Guides are placed following a standard surgical approach to the appropriate aspect of the vertebrae to be stabilised. Removal of soft tissue from the region of cortex corresponding to the guide footprint is important to optimise guide fit (Figure 8). Once in position each pilot hole is drilled sequentially (Figure 9); it is helpful to leave the first drill bit in place to maintain the position of the guide whilst the other holes are drilled. A 3D-printed model of the vertebrae including screw pilot holes is helpful both for reference regarding guide placement and for screw length measurement. (Figure 10). The screws are then placed; locking screws are preferred over cortical screws (due to their greater core diameter) or threaded pins (due to the better interlock with PMMA). In most cases screws are left long, and the protruding portions bonded with polymethylmethacrylate (Figure 12). 

Post-operative CT images are shown in Figures 13-15.

Figure 8 – Intra-operative image from a five year old miniature Dachshund weighing 5kg with a T12 fracture and a T13-L1 acute on chronic extrusion / protrusion. Guides conforming to the laminae of T11, T12, T13 and L1 have been placed for drilling of pedicle screw pilot holes (A and B). CAD image showing virtual guides and trajectories for 1.5mm pilot holes (for 2mm locking screws).

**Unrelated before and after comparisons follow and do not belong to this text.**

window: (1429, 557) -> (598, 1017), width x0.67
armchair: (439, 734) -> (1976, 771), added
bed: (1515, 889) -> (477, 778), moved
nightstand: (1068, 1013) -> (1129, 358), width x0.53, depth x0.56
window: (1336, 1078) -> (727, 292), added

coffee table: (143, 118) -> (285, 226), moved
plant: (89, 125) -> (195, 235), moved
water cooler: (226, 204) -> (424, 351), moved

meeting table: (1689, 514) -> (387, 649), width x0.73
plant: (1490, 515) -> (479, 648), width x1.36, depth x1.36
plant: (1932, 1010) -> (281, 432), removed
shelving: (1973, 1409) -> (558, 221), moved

Figure 9 – Pilot hole drilling (video - below). The orientation of the outer aspect of the drill sleeve, and its translucent nature, allow fairly accurate alignment of the drill bit to the central pilot hole. Once in position the trajectory of the drill bit is precisely controlled as long as guide position on the vertebra is maintained. 

Figure 10 – A 3D-printed model of the vertebrae with the screw pilot holes included can be used for screw length measurement.

Figure 12 – Intra-operative images showing screw placement. Case 1 - ten titanium locking pedicle screws placed in C5 (four), C6 (four) and C7 (two) (A). Case 2 - eight 2mm locking screws have been placed (B). 


Figure 13 – Case 1 - volume rendered CT images showing screw positioning. Lateral (A),  dorsal (B), transverse including all three vertebrae (C) and transverse C6 only (D). Transverse CT images showing screw positioning (image - E, video - F - below).

Figure 14 – Case 2 - volume rendered CT images showing screw positioning (A-C). Screw orientations in the frontal plane vary both to avoid the caudal T12 vertebral body fracture, and to avoid the hemilaminectomy site at T13-L1. The discontinuity in the right-sided PMMA column avoids the laminar deficit.

Figure 15 – Volume rendered CT images showing screw positioning following guided placement for treatment of a sacral fracture in a 15 month old cocker spaniel weighing 11kg (A - C). Transverse images of pedicle screw positioning in L7 (D) and the sacrum (E). The L7 screws are 2.7mm locking and the sacral screws 3.5mm locking.


 

Kyphosis amelioration

Patient-specific drill guides have been used to stabilise multiple vertebrae as part of treatment for kyphotic deformity via a dorsal approach in pugs and French bulldogs. Due to the small size of these patients 1.5mm pedicle screws are placed; following amelioration of the deformity the heads of the screws are bonded with PMMA resulting in stabilisation with reduction in kyphosis angle.

 


3D Printing

For most cases the following models and guides are printed (Figure 16) –

  • Vertebrae to be stabilised – to practice drill guide fit (usually in autoclavable resin)
  • Drill guides (autoclavable and biocompatible resin)

Please see Price Guide for additional information

Figure 16 – A 3D-printed vertebra (autoclavable) and the corresponding drill guide (biocompatible and autoclavable). In most case two or more vertebrae and guides would be supplied.